_Work request_: With every mark kept, transcribe all of the records.

##### Dataset content #####

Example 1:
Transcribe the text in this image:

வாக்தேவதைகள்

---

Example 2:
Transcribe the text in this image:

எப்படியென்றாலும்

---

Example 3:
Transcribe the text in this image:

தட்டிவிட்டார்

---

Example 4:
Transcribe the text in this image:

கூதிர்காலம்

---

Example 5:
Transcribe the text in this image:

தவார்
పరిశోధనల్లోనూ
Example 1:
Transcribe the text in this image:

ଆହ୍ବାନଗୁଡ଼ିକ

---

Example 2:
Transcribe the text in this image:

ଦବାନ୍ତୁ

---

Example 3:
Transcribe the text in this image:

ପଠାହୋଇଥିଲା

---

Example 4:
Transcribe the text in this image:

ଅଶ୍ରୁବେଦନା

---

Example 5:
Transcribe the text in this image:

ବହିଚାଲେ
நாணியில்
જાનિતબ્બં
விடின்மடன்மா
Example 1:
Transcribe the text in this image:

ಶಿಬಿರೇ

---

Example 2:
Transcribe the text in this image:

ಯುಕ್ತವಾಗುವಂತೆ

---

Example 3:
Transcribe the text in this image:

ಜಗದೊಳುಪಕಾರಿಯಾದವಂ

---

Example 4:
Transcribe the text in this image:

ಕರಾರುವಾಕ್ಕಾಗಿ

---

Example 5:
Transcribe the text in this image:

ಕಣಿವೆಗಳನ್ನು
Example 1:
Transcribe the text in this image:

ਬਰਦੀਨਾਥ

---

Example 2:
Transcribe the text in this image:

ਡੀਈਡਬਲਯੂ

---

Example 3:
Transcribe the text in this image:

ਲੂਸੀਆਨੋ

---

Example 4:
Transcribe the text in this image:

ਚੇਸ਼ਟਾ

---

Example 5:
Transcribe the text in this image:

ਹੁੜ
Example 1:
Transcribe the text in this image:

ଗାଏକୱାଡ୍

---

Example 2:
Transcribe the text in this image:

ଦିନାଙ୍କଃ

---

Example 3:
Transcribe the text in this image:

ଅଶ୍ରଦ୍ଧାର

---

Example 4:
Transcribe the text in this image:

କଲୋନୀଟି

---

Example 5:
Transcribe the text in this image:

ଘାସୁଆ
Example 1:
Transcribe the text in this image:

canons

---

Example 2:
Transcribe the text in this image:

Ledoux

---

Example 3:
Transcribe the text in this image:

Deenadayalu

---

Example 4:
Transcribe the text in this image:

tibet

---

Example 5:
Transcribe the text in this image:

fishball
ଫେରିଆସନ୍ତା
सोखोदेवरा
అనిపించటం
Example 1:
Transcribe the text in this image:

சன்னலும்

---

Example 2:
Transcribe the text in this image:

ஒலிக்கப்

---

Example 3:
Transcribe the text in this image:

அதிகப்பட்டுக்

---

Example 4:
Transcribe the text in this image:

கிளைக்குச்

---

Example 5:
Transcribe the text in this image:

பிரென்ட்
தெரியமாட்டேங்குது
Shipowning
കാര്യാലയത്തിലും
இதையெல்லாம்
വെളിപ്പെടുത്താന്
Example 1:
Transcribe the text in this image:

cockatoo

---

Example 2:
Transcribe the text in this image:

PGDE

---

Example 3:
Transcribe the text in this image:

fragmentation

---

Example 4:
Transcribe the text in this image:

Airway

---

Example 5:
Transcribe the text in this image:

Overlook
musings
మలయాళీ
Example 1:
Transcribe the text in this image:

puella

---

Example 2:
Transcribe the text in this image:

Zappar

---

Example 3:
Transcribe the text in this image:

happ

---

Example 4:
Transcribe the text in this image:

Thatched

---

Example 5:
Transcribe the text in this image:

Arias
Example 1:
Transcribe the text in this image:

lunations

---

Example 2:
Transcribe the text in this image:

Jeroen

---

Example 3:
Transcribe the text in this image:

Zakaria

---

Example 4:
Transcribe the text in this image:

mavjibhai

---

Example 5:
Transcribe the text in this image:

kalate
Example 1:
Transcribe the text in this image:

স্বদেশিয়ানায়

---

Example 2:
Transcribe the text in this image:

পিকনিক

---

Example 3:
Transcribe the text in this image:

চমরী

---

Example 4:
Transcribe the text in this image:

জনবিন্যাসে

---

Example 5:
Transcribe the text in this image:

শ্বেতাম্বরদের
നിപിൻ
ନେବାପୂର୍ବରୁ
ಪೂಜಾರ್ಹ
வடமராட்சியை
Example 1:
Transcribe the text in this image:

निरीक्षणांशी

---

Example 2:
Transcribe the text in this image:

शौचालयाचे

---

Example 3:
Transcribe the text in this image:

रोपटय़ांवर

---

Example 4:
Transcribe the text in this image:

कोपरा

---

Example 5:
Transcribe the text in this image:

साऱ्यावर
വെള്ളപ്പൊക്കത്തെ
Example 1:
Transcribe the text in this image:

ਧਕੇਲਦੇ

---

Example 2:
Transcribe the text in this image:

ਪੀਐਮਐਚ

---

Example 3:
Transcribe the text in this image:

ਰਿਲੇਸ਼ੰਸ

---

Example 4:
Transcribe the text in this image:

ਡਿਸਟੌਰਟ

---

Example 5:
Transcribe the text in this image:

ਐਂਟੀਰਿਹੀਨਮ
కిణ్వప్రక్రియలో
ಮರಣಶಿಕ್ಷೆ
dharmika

#####

_Final answer_:
Example 1:
Transcribe the text in this image:

வாக்தேவதைகள்

---

Example 2:
Transcribe the text in this image:

எப்படியென்றாலும்

---

Example 3:
Transcribe the text in this image:

தட்டிவிட்டார்

---

Example 4:
Transcribe the text in this image:

கூதிர்காலம்

---

Example 5:
Transcribe the text in this image:

தவார்
పరిశోధనల్లోనూ
Example 1:
Transcribe the text in this image:

ଆହ୍ବାନଗୁଡ଼ିକ

---

Example 2:
Transcribe the text in this image:

ଦବାନ୍ତୁ

---

Example 3:
Transcribe the text in this image:

ପଠାହୋଇଥିଲା

---

Example 4:
Transcribe the text in this image:

ଅଶ୍ରୁବେଦନା

---

Example 5:
Transcribe the text in this image:

ବହିଚାଲେ
நாணியில்
જાનિતબ્બં
விடின்மடன்மா
Example 1:
Transcribe the text in this image:

ಶಿಬಿರೇ

---

Example 2:
Transcribe the text in this image:

ಯುಕ್ತವಾಗುವಂತೆ

---

Example 3:
Transcribe the text in this image:

ಜಗದೊಳುಪಕಾರಿಯಾದವಂ

---

Example 4:
Transcribe the text in this image:

ಕರಾರುವಾಕ್ಕಾಗಿ

---

Example 5:
Transcribe the text in this image:

ಕಣಿವೆಗಳನ್ನು
Example 1:
Transcribe the text in this image:

ਬਰਦੀਨਾਥ

---

Example 2:
Transcribe the text in this image:

ਡੀਈਡਬਲਯੂ

---

Example 3:
Transcribe the text in this image:

ਲੂਸੀਆਨੋ

---

Example 4:
Transcribe the text in this image:

ਚੇਸ਼ਟਾ

---

Example 5:
Transcribe the text in this image:

ਹੁੜ
Example 1:
Transcribe the text in this image:

ଗାଏକୱାଡ୍

---

Example 2:
Transcribe the text in this image:

ଦିନାଙ୍କଃ

---

Example 3:
Transcribe the text in this image:

ଅଶ୍ରଦ୍ଧାର

---

Example 4:
Transcribe the text in this image:

କଲୋନୀଟି

---

Example 5:
Transcribe the text in this image:

ଘାସୁଆ
Example 1:
Transcribe the text in this image:

canons

---

Example 2:
Transcribe the text in this image:

Ledoux

---

Example 3:
Transcribe the text in this image:

Deenadayalu

---

Example 4:
Transcribe the text in this image:

tibet

---

Example 5:
Transcribe the text in this image:

fishball
ଫେରିଆସନ୍ତା
सोखोदेवरा
అనిపించటం
Example 1:
Transcribe the text in this image:

சன்னலும்

---

Example 2:
Transcribe the text in this image:

ஒலிக்கப்

---

Example 3:
Transcribe the text in this image:

அதிகப்பட்டுக்

---

Example 4:
Transcribe the text in this image:

கிளைக்குச்

---

Example 5:
Transcribe the text in this image:

பிரென்ட்
தெரியமாட்டேங்குது
Shipowning
കാര്യാലയത്തിലും
இதையெல்லாம்
വെളിപ്പെടുത്താന്
Example 1:
Transcribe the text in this image:

cockatoo

---

Example 2:
Transcribe the text in this image:

PGDE

---

Example 3:
Transcribe the text in this image:

fragmentation

---

Example 4:
Transcribe the text in this image:

Airway

---

Example 5:
Transcribe the text in this image:

Overlook
musings
మలయాళీ
Example 1:
Transcribe the text in this image:

puella

---

Example 2:
Transcribe the text in this image:

Zappar

---

Example 3:
Transcribe the text in this image:

happ

---

Example 4:
Transcribe the text in this image:

Thatched

---

Example 5:
Transcribe the text in this image:

Arias
Example 1:
Transcribe the text in this image:

lunations

---

Example 2:
Transcribe the text in this image:

Jeroen

---

Example 3:
Transcribe the text in this image:

Zakaria

---

Example 4:
Transcribe the text in this image:

mavjibhai

---

Example 5:
Transcribe the text in this image:

kalate
Example 1:
Transcribe the text in this image:

স্বদেশিয়ানায়

---

Example 2:
Transcribe the text in this image:

পিকনিক

---

Example 3:
Transcribe the text in this image:

চমরী

---

Example 4:
Transcribe the text in this image:

জনবিন্যাসে

---

Example 5:
Transcribe the text in this image:

শ্বেতাম্বরদের
നിപിൻ
ନେବାପୂର୍ବରୁ
ಪೂಜಾರ್ಹ
வடமராட்சியை
Example 1:
Transcribe the text in this image:

निरीक्षणांशी

---

Example 2:
Transcribe the text in this image:

शौचालयाचे

---

Example 3:
Transcribe the text in this image:

रोपटय़ांवर

---

Example 4:
Transcribe the text in this image:

कोपरा

---

Example 5:
Transcribe the text in this image:

साऱ्यावर
വെള്ളപ്പൊക്കത്തെ
Example 1:
Transcribe the text in this image:

ਧਕੇਲਦੇ

---

Example 2:
Transcribe the text in this image:

ਪੀਐਮਐਚ

---

Example 3:
Transcribe the text in this image:

ਰਿਲੇਸ਼ੰਸ

---

Example 4:
Transcribe the text in this image:

ਡਿਸਟੌਰਟ

---

Example 5:
Transcribe the text in this image:

ਐਂਟੀਰਿਹੀਨਮ
కిణ్వప్రక్రియలో
ಮರಣಶಿಕ್ಷೆ
dharmika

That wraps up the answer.